Far From the Madding Crowd
Thomas Hardy, adapted by Jessica Swale
Watermill Theatre Company
Watermill Theatre Newbury
Jessica Swale’s vibrant adaption of Thomas Hardy’s Far From the Madding Crowd at the Watermill Theatre is a sheer delight.
Philip Engleheart’s resourceful set oozes the idyllic rural county of Hardy’s fictional Wessex with moving trucks that merge seamlessly with the Watermill’s interior and is beautifully lit by James Whiteside.
From the moment the exuberant actors/musicians burst onto the stage with a jaunty rustic folk song, you know this is going to be a very different reworking of the classic novel.
Gina Beck gives a superb feisty performance as Bathsheba Everdene, a liberated, self-reliant woman who is determined to be an independent woman and manage her farm by herself.
Simon Bubb is wonderfully impressive as the steadfast reliable shepherd Gabriel Oak, who is saved by Bathsheba from a fire in a barn which results in an unrequited romance develops between them, but she moves away when she inherits her uncle’s farm.

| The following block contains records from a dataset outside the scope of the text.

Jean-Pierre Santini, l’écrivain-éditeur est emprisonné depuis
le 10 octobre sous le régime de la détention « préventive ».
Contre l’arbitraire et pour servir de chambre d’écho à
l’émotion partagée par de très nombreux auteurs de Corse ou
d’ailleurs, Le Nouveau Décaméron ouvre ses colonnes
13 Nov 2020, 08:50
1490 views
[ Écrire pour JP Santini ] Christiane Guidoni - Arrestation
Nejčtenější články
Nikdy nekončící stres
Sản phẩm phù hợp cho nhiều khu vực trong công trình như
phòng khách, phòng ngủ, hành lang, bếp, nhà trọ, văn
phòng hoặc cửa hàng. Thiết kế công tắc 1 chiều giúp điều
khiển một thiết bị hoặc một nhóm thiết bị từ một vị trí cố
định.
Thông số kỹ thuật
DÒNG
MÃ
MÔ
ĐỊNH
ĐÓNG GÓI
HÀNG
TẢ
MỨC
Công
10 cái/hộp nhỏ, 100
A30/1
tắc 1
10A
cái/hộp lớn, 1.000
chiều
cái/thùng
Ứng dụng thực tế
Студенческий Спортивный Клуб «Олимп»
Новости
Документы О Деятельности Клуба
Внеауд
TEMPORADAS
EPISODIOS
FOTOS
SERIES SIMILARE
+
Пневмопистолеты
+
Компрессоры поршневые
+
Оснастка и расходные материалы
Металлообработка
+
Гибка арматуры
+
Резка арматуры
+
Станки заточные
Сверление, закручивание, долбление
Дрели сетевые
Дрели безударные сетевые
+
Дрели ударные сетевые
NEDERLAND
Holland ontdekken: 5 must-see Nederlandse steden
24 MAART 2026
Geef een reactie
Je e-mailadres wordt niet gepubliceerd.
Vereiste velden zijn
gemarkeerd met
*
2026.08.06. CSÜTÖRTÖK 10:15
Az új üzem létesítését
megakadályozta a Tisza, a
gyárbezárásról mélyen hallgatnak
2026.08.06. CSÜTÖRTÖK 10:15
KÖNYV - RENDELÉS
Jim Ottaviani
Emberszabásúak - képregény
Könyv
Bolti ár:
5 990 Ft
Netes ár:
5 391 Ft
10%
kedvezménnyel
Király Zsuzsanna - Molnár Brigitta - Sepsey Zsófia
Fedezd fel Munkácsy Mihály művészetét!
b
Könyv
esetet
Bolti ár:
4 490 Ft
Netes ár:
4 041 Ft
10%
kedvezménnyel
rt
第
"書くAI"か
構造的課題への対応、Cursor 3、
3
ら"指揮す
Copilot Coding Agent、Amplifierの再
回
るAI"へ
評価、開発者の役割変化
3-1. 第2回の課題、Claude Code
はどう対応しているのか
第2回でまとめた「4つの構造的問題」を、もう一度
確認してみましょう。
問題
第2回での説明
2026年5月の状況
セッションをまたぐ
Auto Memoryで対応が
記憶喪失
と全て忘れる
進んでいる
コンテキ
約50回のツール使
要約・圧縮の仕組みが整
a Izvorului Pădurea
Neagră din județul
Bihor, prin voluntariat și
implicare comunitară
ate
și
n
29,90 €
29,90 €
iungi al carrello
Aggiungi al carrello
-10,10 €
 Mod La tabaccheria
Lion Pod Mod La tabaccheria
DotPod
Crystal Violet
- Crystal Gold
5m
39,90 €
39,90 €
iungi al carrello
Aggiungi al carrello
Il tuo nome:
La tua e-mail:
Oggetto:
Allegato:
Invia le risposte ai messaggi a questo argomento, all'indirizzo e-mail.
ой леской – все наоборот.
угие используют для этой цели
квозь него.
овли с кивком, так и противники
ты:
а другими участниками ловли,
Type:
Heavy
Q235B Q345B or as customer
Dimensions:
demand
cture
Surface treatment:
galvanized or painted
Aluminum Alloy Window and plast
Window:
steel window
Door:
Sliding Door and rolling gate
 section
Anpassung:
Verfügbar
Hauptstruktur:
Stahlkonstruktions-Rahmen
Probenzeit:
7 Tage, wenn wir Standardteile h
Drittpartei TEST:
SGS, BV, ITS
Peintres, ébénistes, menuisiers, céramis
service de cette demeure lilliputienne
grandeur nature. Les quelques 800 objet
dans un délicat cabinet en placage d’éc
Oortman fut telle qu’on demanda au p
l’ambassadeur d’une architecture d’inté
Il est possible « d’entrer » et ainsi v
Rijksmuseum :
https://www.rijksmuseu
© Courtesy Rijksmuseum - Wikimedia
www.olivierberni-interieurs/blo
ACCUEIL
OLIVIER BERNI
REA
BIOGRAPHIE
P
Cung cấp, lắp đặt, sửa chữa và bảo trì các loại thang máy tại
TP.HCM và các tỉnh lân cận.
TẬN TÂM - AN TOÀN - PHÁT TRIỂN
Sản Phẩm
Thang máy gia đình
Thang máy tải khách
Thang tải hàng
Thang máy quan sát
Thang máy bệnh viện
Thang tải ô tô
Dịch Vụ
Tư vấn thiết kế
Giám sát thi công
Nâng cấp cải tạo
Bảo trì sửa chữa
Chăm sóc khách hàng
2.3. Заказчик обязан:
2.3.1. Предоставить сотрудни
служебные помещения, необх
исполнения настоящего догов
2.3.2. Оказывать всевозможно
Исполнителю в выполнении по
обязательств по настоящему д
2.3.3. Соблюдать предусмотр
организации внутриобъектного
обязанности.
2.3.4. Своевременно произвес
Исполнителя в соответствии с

Gabriel falls into hard times when his flock fall over a cliff and he is forced to sell everything and seek employment, which he eventually finds with Bathsheba.
Introverted farmer Boldwood (Matthew Douglas) is a suitor for Bathsheba and is encouraged to pursue her when she sends him a Valentine's card in jest stamped “marry me” but it is Sergeant Troy (Sam Swainsbury) who wins her heart despite being a callous scoundrel.
Troy was really in love with the hapless deserted Fanny (Lisa Kerr) who also doubles as young farm worker Cainy.
There is superb support from both the stammering Joseph (Ed Thorpe) who is trying to propose to Mary Ann, delightfully played by Emma Jerrold, who is desperate to be married to anyone. Although it may take Joseph some time to get his words out.
Alice Blundell plays the gossiping Liddy with relish, Ian Harris gives a strong performance as Jan and they both provide most of the beautiful musical accompaniment on violin, arranged and created by Catherine Jayes.
There are some wonderful, inventive moments in Jessica Swale’s skilfully directed production including touching sheep puppets that are totally believable, particularly when a new lamb is born and the problem with curing sheep bloat.
Harvesting the wheat by scything rush matting is ingenious and collecting the swarm of bees is hilarious and all adds to this glorious production.
This is an outstanding celebration of Hardy’s novel, lovingly brought to life by a multi-talented cast who well deserved the enthusiastic applause from a very appreciative audience and is highly recommended.